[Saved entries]
────────

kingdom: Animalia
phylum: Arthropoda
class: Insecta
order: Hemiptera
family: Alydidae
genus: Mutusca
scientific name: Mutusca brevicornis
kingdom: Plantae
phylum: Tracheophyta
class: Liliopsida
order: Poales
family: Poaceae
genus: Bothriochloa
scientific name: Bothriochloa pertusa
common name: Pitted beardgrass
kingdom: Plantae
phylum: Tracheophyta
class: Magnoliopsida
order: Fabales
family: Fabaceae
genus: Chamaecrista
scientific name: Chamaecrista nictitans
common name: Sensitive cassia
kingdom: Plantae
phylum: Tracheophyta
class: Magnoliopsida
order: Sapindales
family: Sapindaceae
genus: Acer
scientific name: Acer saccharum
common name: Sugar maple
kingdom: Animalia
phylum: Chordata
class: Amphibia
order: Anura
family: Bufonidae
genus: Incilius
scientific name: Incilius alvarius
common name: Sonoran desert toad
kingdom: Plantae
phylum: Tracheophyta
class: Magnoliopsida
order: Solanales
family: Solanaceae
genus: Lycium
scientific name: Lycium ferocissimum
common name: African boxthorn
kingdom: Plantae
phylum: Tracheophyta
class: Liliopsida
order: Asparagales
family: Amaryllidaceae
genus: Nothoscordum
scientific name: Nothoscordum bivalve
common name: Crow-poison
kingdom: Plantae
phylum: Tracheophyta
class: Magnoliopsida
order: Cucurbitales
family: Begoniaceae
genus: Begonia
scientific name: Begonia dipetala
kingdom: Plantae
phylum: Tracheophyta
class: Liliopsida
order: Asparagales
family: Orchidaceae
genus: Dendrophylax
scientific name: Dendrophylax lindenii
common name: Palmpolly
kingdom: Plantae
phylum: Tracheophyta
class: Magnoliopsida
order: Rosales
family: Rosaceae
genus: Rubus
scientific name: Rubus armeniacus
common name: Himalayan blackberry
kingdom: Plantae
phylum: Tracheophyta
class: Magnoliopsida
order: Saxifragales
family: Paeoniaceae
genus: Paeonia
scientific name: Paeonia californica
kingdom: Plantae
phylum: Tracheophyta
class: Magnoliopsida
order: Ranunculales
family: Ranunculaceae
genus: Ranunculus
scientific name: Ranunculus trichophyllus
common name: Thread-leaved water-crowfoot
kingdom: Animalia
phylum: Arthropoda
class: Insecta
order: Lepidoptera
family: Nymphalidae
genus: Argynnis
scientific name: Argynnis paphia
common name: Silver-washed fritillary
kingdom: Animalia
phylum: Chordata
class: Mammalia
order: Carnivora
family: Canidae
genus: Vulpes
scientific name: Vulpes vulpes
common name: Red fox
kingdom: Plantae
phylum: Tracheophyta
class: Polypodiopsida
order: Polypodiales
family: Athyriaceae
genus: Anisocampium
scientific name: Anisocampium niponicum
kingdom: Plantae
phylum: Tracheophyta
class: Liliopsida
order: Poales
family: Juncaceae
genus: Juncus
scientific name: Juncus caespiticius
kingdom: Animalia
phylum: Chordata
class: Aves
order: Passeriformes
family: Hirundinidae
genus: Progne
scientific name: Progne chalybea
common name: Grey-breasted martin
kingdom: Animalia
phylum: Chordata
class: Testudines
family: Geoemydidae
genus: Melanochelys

────────

■ **What is required**:
Please print every one of the saved entries above again, copying each line with no changes.

■ **Answer to the exercise**:
kingdom: Animalia
phylum: Arthropoda
class: Insecta
order: Hemiptera
family: Alydidae
genus: Mutusca
scientific name: Mutusca brevicornis
kingdom: Plantae
phylum: Tracheophyta
class: Liliopsida
order: Poales
family: Poaceae
genus: Bothriochloa
scientific name: Bothriochloa pertusa
common name: Pitted beardgrass
kingdom: Plantae
phylum: Tracheophyta
class: Magnoliopsida
order: Fabales
family: Fabaceae
genus: Chamaecrista
scientific name: Chamaecrista nictitans
common name: Sensitive cassia
kingdom: Plantae
phylum: Tracheophyta
class: Magnoliopsida
order: Sapindales
family: Sapindaceae
genus: Acer
scientific name: Acer saccharum
common name: Sugar maple
kingdom: Animalia
phylum: Chordata
class: Amphibia
order: Anura
family: Bufonidae
genus: Incilius
scientific name: Incilius alvarius
common name: Sonoran desert toad
kingdom: Plantae
phylum: Tracheophyta
class: Magnoliopsida
order: Solanales
family: Solanaceae
genus: Lycium
scientific name: Lycium ferocissimum
common name: African boxthorn
kingdom: Plantae
phylum: Tracheophyta
class: Liliopsida
order: Asparagales
family: Amaryllidaceae
genus: Nothoscordum
scientific name: Nothoscordum bivalve
common name: Crow-poison
kingdom: Plantae
phylum: Tracheophyta
class: Magnoliopsida
order: Cucurbitales
family: Begoniaceae
genus: Begonia
scientific name: Begonia dipetala
kingdom: Plantae
phylum: Tracheophyta
class: Liliopsida
order: Asparagales
family: Orchidaceae
genus: Dendrophylax
scientific name: Dendrophylax lindenii
common name: Palmpolly
kingdom: Plantae
phylum: Tracheophyta
class: Magnoliopsida
order: Rosales
family: Rosaceae
genus: Rubus
scientific name: Rubus armeniacus
common name: Himalayan blackberry
kingdom: Plantae
phylum: Tracheophyta
class: Magnoliopsida
order: Saxifragales
family: Paeoniaceae
genus: Paeonia
scientific name: Paeonia californica
kingdom: Plantae
phylum: Tracheophyta
class: Magnoliopsida
order: Ranunculales
family: Ranunculaceae
genus: Ranunculus
scientific name: Ranunculus trichophyllus
common name: Thread-leaved water-crowfoot
kingdom: Animalia
phylum: Arthropoda
class: Insecta
order: Lepidoptera
family: Nymphalidae
genus: Argynnis
scientific name: Argynnis paphia
common name: Silver-washed fritillary
kingdom: Animalia
phylum: Chordata
class: Mammalia
order: Carnivora
family: Canidae
genus: Vulpes
scientific name: Vulpes vulpes
common name: Red fox
kingdom: Plantae
phylum: Tracheophyta
class: Polypodiopsida
order: Polypodiales
family: Athyriaceae
genus: Anisocampium
scientific name: Anisocampium niponicum
kingdom: Plantae
phylum: Tracheophyta
class: Liliopsida
order: Poales
family: Juncaceae
genus: Juncus
scientific name: Juncus caespiticius
kingdom: Animalia
phylum: Chordata
class: Aves
order: Passeriformes
family: Hirundinidae
genus: Progne
scientific name: Progne chalybea
common name: Grey-breasted martin
kingdom: Animalia
phylum: Chordata
class: Testudines
family: Geoemydidae
genus: Melanochelys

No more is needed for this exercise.